J’ambitionne toujours d’en faire un petit livre, ce qui demande un éventail de témoignage, alors je vous propose de profiter de ce 10ème anniversaire pour y déposer vos histoires, parce que les vivants vivent avec les cicatrices des morts qui nous ont touchés…

ex:

Maame Chose dit :
10 décembre 2009 à 9:26 (Modifier)

Poly : Étudiante à l’université de Montréal, travailleuse à temps partiel chez MasterCard. Mon frère était dans la classe où Lépine est entré, sa blonde de l’époque a été blessée à l’épaule.

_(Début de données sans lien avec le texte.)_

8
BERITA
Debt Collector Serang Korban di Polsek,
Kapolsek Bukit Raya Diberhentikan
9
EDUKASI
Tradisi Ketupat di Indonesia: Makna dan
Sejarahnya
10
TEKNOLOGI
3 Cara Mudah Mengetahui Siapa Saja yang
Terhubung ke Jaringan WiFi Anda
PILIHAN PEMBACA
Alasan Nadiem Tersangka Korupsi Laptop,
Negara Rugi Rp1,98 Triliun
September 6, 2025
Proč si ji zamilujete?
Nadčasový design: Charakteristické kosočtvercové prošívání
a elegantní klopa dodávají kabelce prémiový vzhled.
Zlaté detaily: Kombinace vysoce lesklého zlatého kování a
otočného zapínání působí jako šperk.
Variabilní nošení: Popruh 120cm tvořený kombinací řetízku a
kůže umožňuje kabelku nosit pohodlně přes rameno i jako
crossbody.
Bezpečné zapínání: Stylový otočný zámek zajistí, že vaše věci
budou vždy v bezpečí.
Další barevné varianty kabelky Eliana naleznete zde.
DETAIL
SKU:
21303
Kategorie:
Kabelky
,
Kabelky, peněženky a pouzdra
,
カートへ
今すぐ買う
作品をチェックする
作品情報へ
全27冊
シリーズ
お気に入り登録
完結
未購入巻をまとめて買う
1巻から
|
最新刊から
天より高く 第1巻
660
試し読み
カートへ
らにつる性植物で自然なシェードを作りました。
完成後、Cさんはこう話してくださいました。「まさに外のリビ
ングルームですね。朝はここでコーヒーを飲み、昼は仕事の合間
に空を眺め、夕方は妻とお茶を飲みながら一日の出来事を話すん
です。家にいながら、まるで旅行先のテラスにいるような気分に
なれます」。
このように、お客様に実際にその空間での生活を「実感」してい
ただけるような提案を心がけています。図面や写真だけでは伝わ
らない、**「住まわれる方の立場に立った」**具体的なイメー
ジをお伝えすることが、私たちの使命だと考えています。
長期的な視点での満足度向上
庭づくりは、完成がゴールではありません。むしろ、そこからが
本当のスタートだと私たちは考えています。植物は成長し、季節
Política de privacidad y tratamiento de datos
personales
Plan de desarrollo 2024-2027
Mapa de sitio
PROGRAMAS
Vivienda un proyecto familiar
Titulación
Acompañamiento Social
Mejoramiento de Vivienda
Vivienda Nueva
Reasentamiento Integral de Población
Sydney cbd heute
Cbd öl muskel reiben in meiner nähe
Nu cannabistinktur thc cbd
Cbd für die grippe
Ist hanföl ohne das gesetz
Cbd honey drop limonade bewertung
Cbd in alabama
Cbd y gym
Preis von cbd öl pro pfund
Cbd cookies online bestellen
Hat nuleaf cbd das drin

Souvenir le plus percutant : quand mon frère est arrivé le soir avec les souliers de sa blonde qui avait erré parmi les victimes avant l’arrivée des secours – comme si elle avait marché dans la bouette mais de la bouette rouge. Avec des mottons roses.

11 sept. 2001 : Dernière journée d’une job que je ne pouvais plus supporter! L’innocente du bureau qui arrive et nous dit qu’il y avait eu un accident d’avion grave à New-York, peut-être terroriste. Personne ne l’a crue mais en vérifiant sur Internet, on était toutes bouche bée. Le soir, je n’ai pas voulu prendre le métro toute seule.

Maintenant : 40 ans. Une magnifique fille de 2 ans qui fait ma joie et ma fierté. Au lendemain d’une rupture avec quelqu’un qui aurait pu me rendre heureuse. Nouveau travail en 2010… après 20 ans avec le même employeur. En forme de cialis pills corps et l’esprit vif. Un peu blessée par l’amour mais encore pleine d’espoir de trouver Mr Right.